Trade sanctions have been implemented on North Korea over past few decades resulting in China being the largest trade partner. China considers Pyongyang as an ally, and it continued its trade with the North even after Japan and South Korea curtailed it following the sanctions. This gives China a superior negotiating power. Rex Tillerson recently said at the UN,
“We must all do our share, but China, accounting for 90 percent of North Korean trade, China alone has economic leverage over Pyongyang that is unique, and its role is therefore particularly important.”
North Korea’s threat of launching a nuclear attack on U.S. has forced the Trump administration to seek China’s intervention to de-escalate the situation. China, on the other hand, acting as a responsible nation has actively participated in pressurizing the hermit nation. However, this aid has come at a cost.
China agreed to impose sanctions on North Korea or at least threaten sanctions resulting in the hermit nation backing down. For this help in preventing World War 3, China asked Donald Trump to do a few things, as reported by Japan Times. First China urged Trump not to call them a “currency manipulator,” something that Trump had promised to do soon after taking office.
Donald Trump on April 12, 2017, announced that China was not a currency manipulator and his administration will not label China as a currency manipulator. Trump reasoned that China was not doing it after he took office and hence there was no need to take any action now. Trump’s comment had also seen a fall in dollar and interest rates.
China’s second demand for helping with North Korea is sacking of Pacific Command chief, Harry Harris. Chinese President Xi Jinping made the demand through their ambassador to the United States. Harris is responsible for U.S. security in the Pacific region and is known for his tough policies against North Korea and China, as reported by Korea Times.
Notably, Harry Harris was responsible for dispatching USS Carl Vinson to Korean Peninsula to deter North Korea from taking any hasty actions and as a show of strength. He had also pushed for installation of advanced Terminal High Altitude Area Defense (THAAD) anti-missile system in South Korea, which China has strongly objected, stating that it undermines their security and the strategic balance in the region.
One other prime reason for China making such a demand is Harry’s stand on the South China Sea. Harris has maintained the U.S. “Freedom of Navigation” in the disputed South China Sea. China’s growing operations in the region have been the source of tension between several countries including Philippines, India, and Vietnam.

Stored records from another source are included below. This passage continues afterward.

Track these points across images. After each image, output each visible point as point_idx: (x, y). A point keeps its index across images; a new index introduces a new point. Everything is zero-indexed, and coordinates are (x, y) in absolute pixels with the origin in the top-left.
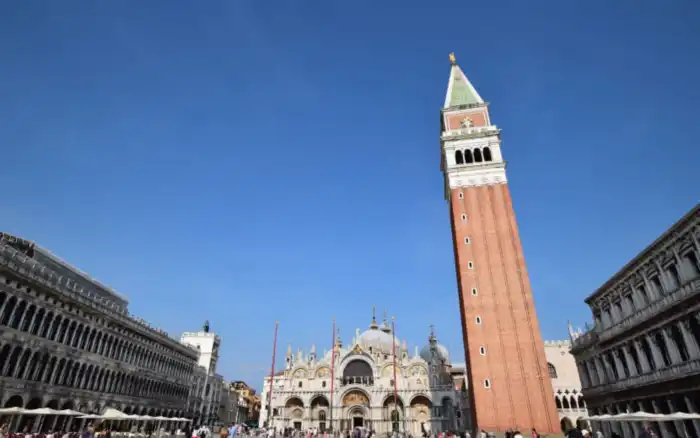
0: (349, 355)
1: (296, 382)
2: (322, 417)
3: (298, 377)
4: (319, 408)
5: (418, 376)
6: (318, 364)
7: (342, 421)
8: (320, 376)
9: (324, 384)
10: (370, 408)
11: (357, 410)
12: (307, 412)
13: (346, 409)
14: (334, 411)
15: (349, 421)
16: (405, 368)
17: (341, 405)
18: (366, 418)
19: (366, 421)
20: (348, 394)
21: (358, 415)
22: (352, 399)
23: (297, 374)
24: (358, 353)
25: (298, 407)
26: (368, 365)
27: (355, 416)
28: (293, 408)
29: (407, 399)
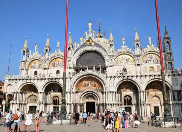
0: (81, 47)
1: (31, 71)
2: (56, 102)
3: (34, 67)
4: (53, 94)
5: (151, 64)
6: (52, 55)
7: (75, 105)
8: (54, 66)
9: (58, 72)
10: (103, 93)
11: (90, 95)
12: (41, 97)
13: (79, 94)
14: (67, 96)
15: (82, 105)
16: (138, 56)
17: (74, 90)
18: (98, 102)
19: (99, 105)
20: (81, 80)
21: (91, 100)
22: (85, 85)
23: (32, 64)
24: (91, 45)
25: (33, 93)
26: (100, 54)
27: (88, 101)
28: (29, 94)
29: (142, 84)
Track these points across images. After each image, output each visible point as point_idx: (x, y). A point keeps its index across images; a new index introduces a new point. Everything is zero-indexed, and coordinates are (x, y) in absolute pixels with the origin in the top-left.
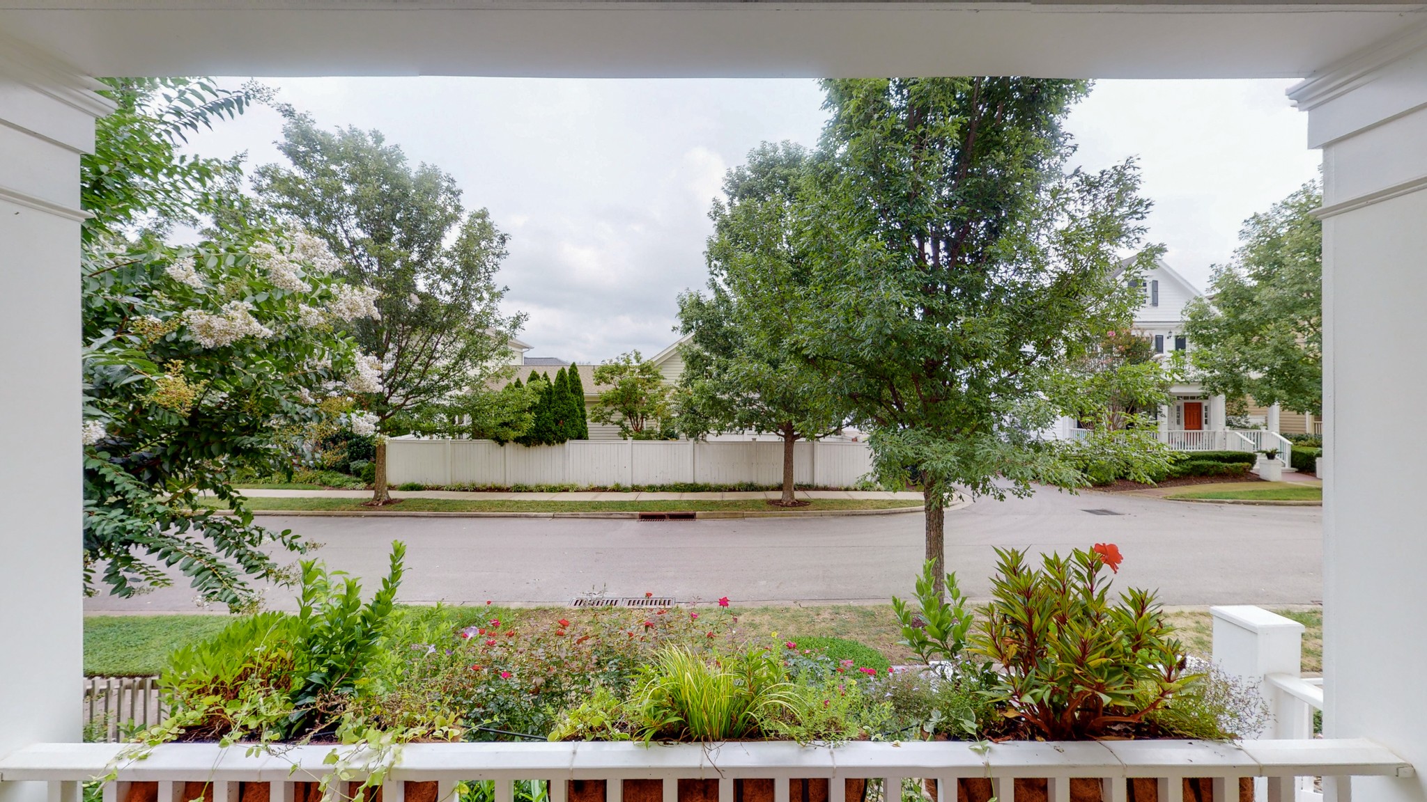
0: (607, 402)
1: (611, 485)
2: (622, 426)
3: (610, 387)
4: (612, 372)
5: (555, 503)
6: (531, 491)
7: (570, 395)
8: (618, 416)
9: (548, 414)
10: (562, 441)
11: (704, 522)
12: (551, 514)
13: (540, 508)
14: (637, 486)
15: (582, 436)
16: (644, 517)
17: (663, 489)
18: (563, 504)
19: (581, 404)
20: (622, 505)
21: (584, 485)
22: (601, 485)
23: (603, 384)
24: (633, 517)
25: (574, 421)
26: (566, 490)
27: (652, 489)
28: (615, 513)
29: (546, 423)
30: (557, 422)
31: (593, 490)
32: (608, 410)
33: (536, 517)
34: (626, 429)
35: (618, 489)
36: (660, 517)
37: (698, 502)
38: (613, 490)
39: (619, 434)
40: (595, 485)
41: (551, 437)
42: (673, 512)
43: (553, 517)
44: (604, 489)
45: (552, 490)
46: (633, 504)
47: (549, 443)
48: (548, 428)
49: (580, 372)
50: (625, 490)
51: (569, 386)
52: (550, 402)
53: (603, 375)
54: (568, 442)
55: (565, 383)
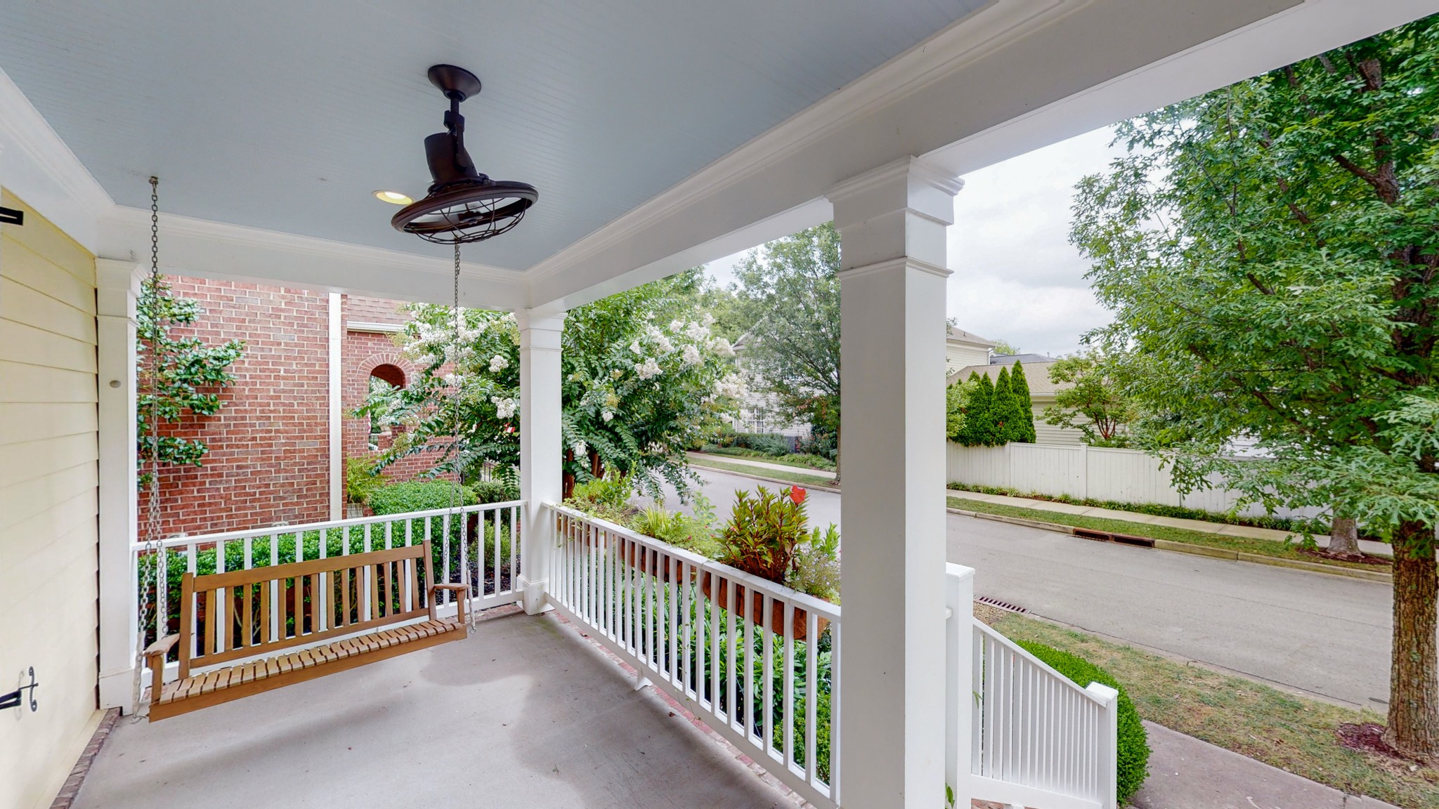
0: (1065, 401)
1: (1058, 495)
2: (1086, 430)
3: (1071, 386)
4: (1070, 368)
5: (984, 504)
6: (968, 490)
7: (1013, 395)
8: (1082, 419)
9: (986, 415)
10: (1002, 443)
11: (1160, 552)
12: (974, 513)
13: (965, 506)
14: (1092, 501)
15: (1026, 438)
16: (1079, 534)
17: (1128, 508)
18: (990, 506)
19: (1026, 406)
20: (1058, 517)
21: (1026, 491)
22: (1046, 493)
23: (1061, 382)
24: (1065, 532)
25: (1015, 422)
26: (1004, 494)
27: (1112, 506)
28: (1043, 524)
29: (984, 424)
30: (996, 424)
31: (1036, 497)
32: (1070, 411)
33: (958, 513)
34: (1091, 435)
35: (1065, 500)
36: (1103, 537)
37: (1169, 529)
38: (1060, 501)
39: (1082, 439)
40: (1038, 493)
41: (989, 438)
42: (1121, 535)
43: (976, 517)
44: (1050, 499)
45: (990, 491)
46: (1071, 518)
47: (988, 444)
48: (985, 429)
49: (1027, 371)
50: (1076, 503)
51: (1010, 386)
52: (990, 404)
53: (1061, 372)
54: (1009, 445)
55: (1006, 382)
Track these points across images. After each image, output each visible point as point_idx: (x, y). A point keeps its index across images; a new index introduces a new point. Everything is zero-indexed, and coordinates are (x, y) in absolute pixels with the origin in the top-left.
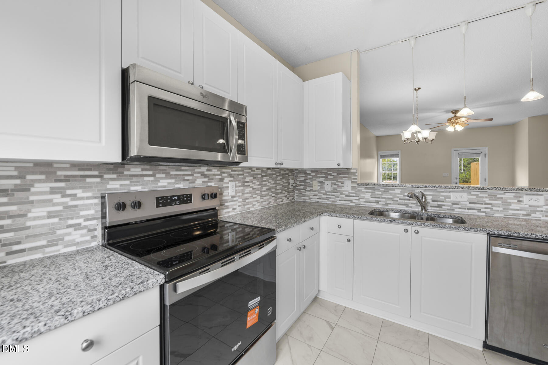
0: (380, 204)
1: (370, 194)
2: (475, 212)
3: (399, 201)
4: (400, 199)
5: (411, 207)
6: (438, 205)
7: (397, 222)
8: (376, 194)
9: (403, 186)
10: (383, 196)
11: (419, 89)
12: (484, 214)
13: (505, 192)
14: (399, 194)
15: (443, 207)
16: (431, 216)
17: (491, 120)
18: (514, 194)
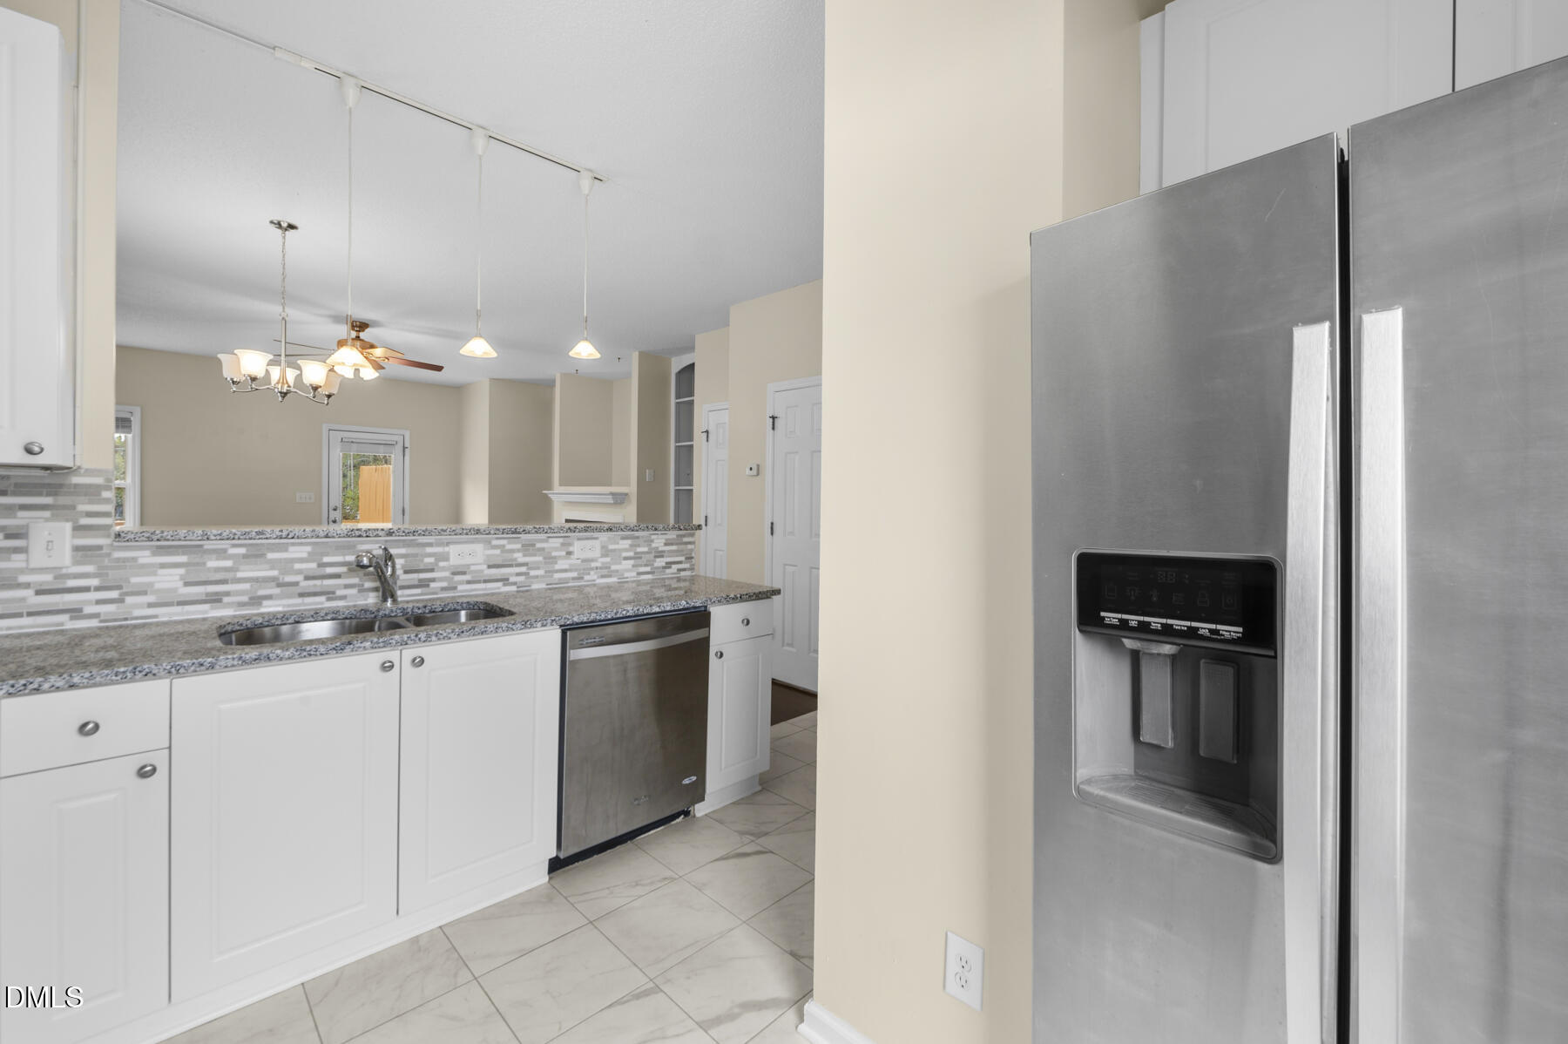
0: (229, 605)
1: (182, 571)
2: (498, 587)
3: (304, 584)
4: (307, 578)
5: (343, 598)
6: (420, 580)
7: (360, 647)
8: (209, 569)
9: (322, 534)
10: (240, 575)
11: (291, 227)
12: (514, 588)
13: (549, 537)
14: (302, 560)
15: (433, 585)
16: (413, 612)
17: (439, 368)
18: (561, 540)
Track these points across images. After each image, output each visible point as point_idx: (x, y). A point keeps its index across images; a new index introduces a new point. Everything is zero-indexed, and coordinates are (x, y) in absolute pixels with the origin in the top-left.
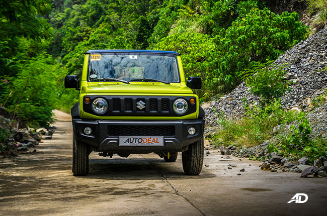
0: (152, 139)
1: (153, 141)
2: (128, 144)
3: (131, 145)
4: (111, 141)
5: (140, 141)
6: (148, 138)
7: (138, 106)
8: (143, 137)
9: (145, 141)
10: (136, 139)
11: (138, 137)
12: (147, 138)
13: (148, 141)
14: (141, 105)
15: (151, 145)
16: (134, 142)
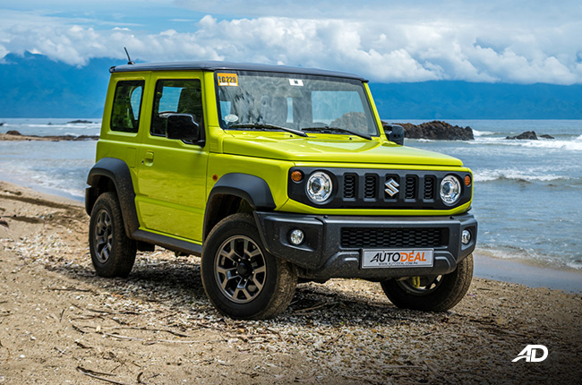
0: (416, 252)
1: (416, 258)
2: (376, 264)
3: (382, 266)
4: (347, 259)
5: (396, 257)
6: (408, 251)
7: (386, 190)
8: (400, 251)
9: (405, 257)
10: (390, 254)
11: (393, 251)
12: (408, 253)
13: (409, 257)
14: (392, 188)
15: (414, 265)
16: (386, 261)
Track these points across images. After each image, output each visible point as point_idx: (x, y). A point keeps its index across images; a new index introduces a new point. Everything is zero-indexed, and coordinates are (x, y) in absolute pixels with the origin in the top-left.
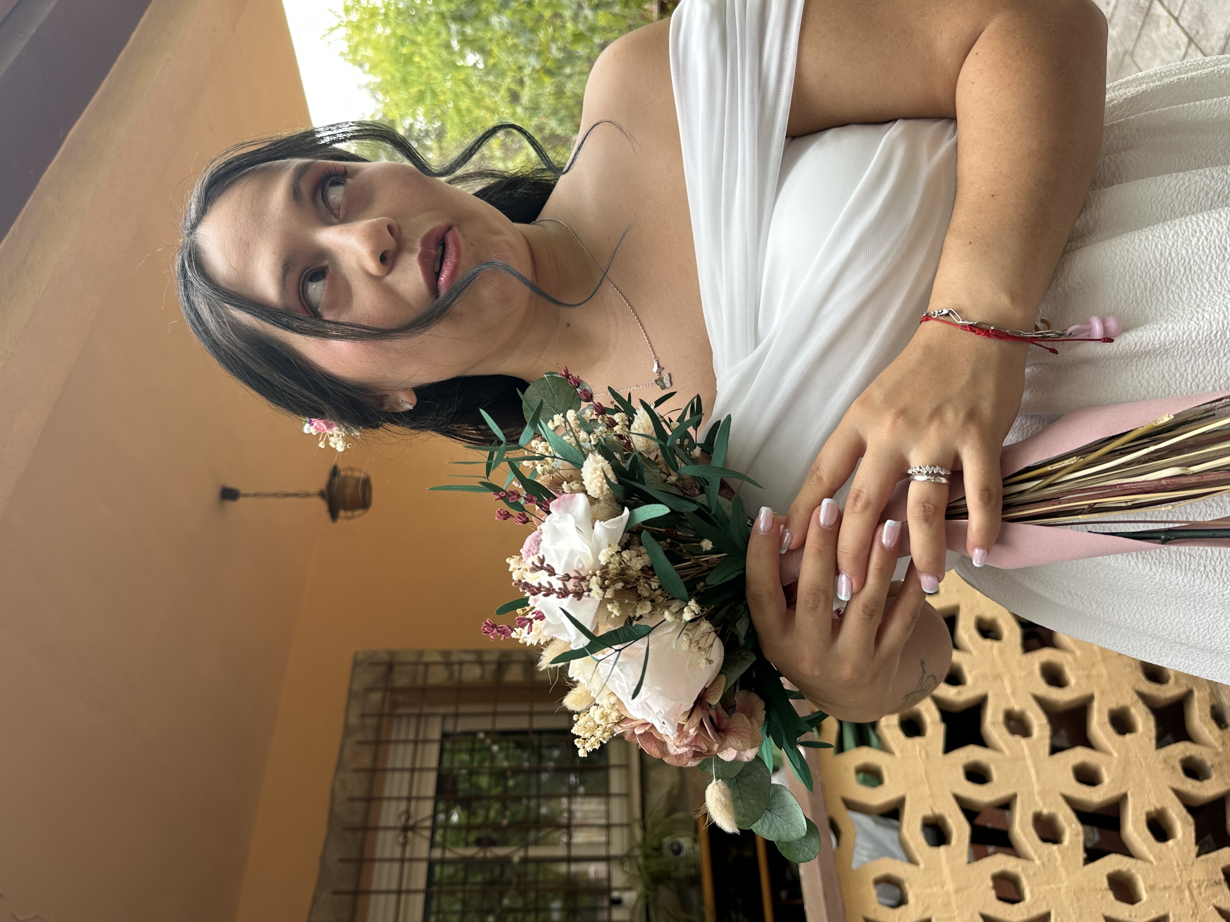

China’s demand for sacking of Admiral Harry Harris coincided with the face-to-face visit meeting between Trump and Jinping. It is reported that U.S has likely rejected the demand to sack Harris and may not reconsider it either.
Even though U.S. may not have accepted all the demands this time, such quid-pro-quo puts a serious question on China’s real intentions. If things were to get worse with North Korea, can the Trump administration trust China? One can only hope that it will not come to that, and World War 3 will be averted by direct negotiations between Trump and North Korea.